The need for a comprehensive, robust method of animal identification has been deferred for a number of years, because no industry body has had the courage to pick the issue up and develop a solution.
There is now finally a livestock industry working group, under the chairmanship of Jeff Grant, Meat and Wool New Zealand's chairman, which is about to put out a consultation paper on the subject to all interested parties.
This process will take several months to work through, but the end result should be an agreement to introduce a system that meets not just the current needs for purposes of TB control, dairy industry production values and farm database recording, but also satisfies a range of other requirements.
The desire of New Zealand's trading partners for traceability of animals back to the farm, herd or flock of origin is not yet mandatory, but it doesn't take too much imagination to see the time when this will be just another requirement of maintaining our global relationships.
Even if the overseas authorities don't insist, the customers almost certainly will - European consumers will expect to know that the lamb they buy at the supermarket has been raised and processed according to a strict quality regime. Proof of origin will be part of that system.
The nightmare of an outbreak of foot-and-mouth disease or a case of BSE (mad-cow disease) suddenly came much closer to reality last month.

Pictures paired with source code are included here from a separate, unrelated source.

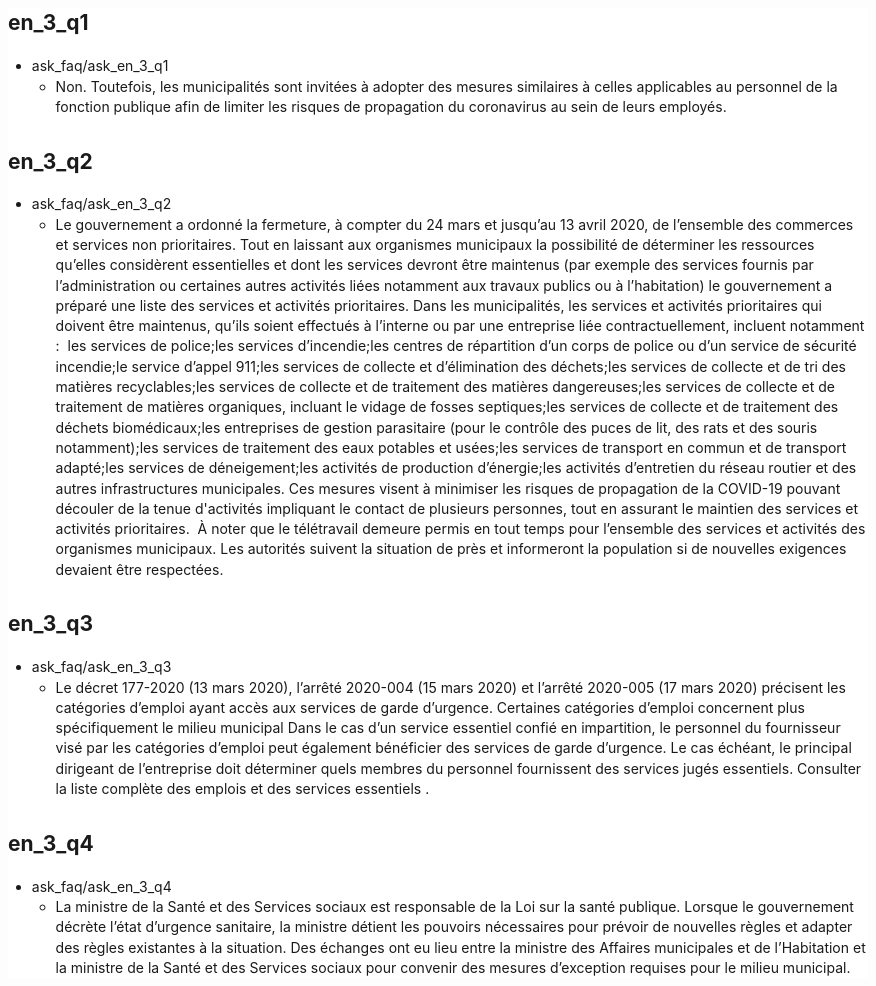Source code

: ## en_3_q1
* ask_faq/ask_en_3_q1
  - Non. Toutefois, les municipalités sont invitées à adopter des mesures similaires à celles applicables au personnel de la fonction publique afin de limiter les risques de propagation du coronavirus au sein de leurs employés.

## en_3_q2
* ask_faq/ask_en_3_q2
  - Le gouvernement a ordonné la fermeture, à compter du 24 mars et jusqu’au 13 avril 2020, de l’ensemble des commerces et services non prioritaires. Tout en laissant aux organismes municipaux la possibilité de déterminer les ressources qu’elles considèrent essentielles et dont les services devront être maintenus (par exemple des services fournis par l’administration ou certaines autres activités liées notamment aux travaux publics ou à l’habitation) le gouvernement a préparé une liste des services et activités prioritaires. Dans les municipalités, les services et activités prioritaires qui doivent être maintenus, qu’ils soient effectués à l’interne ou par une entreprise liée contractuellement, incluent notamment :  les services de police;les services d’incendie;les centres de répartition d’un corps de police ou d’un service de sécurité incendie;le service d’appel 911;les services de collecte et d’élimination des déchets;les services de collecte et de tri des matières recyclables;les services de collecte et de traitement des matières dangereuses;les services de collecte et de traitement de matières organiques, incluant le vidage de fosses septiques;les services de collecte et de traitement des déchets biomédicaux;les entreprises de gestion parasitaire (pour le contrôle des puces de lit, des rats et des souris notamment);les services de traitement des eaux potables et usées;les services de transport en commun et de transport adapté;les services de déneigement;les activités de production d’énergie;les activités d’entretien du réseau routier et des autres infrastructures municipales. Ces mesures visent à minimiser les risques de propagation de la COVID-19 pouvant découler de la tenue d'activités impliquant le contact de plusieurs personnes, tout en assurant le maintien des services et activités prioritaires.  À noter que le télétravail demeure permis en tout temps pour l’ensemble des services et activités des organismes municipaux. Les autorités suivent la situation de près et informeront la population si de nouvelles exigences devaient être respectées.

## en_3_q3
* ask_faq/ask_en_3_q3
  - Le décret 177-2020 (13 mars 2020), l’arrêté 2020-004 (15 mars 2020) et l’arrêté 2020-005 (17 mars 2020) précisent les catégories d’emploi ayant accès aux services de garde d’urgence. Certaines catégories d’emploi concernent plus spécifiquement le milieu municipal Dans le cas d’un service essentiel confié en impartition, le personnel du fournisseur visé par les catégories d’emploi peut également bénéficier des services de garde d’urgence. Le cas échéant, le principal dirigeant de l’entreprise doit déterminer quels membres du personnel fournissent des services jugés essentiels. Consulter la liste complète des emplois et des services essentiels .

## en_3_q4
* ask_faq/ask_en_3_q4
  - La ministre de la Santé et des Services sociaux est responsable de la Loi sur la santé publique. Lorsque le gouvernement décrète l’état d’urgence sanitaire, la ministre détient les pouvoirs nécessaires pour prévoir de nouvelles règles et adapter des règles existantes à la situation. Des échanges ont eu lieu entre la ministre des Affaires municipales et de l’Habitation et la ministre de la Santé et des Services sociaux pour convenir des mesures d’exception requises pour le milieu municipal.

Despite the thoroughness of the bio-security disease control measures that MAF put in place on Waiheke and the conclusion that there was no foot-and-mouth after all, the lack of a comprehensive animal ID system represented a major loophole in the system.
For example, all consignments of livestock leaving the farm must be accompanied by an Animal Status Declaration, while the present system of animal ID, operated by the Animal Health Board under the Bio-security Act, does not require cattle to be tagged under 30 days of age, unless they are being sent for slaughter as bobby calves. Only then do they need to be tagged at an earlier age.
It is quite possible for feeder calves less than 30 days old to be sold without tags anywhere in the country.
By then it is impossible to trace the calves back to their farm of birth, an absolutely essential method of controlling the spread of disease.
Sheep and lambs are not required to be tagged at all, because they do not pose a TB risk. The industry working group does not propose to recommend individual identification for sheep and lambs, believing it to be sufficient to be able to trace them back to the farm of origin, but I have no doubt that technology will within a short time provide an economic means of identifying each animal. Then it will become mandatory.
The reluctance to take the lead on this question has been more about the potential cost to sheep and beef farmers than any more strategic consideration. After all, dairy farmers have had to tag their calves with a Livestock Improvement ear tag, which does double duty - it not only complies with the TB control legal requirement, but it enables every dairy cow's breeding value, parentage and production values to be downloaded from the paddock directly to a database.
When the whole industry including sheep and beef farmers has a universal web-based system that improves their productivity in the same way, then New Zealand's agricultural sector really will be leading the world. There should be no more delays.
* Allan Barber is a freelance writer, business consultant and former chief operating officer at Affco.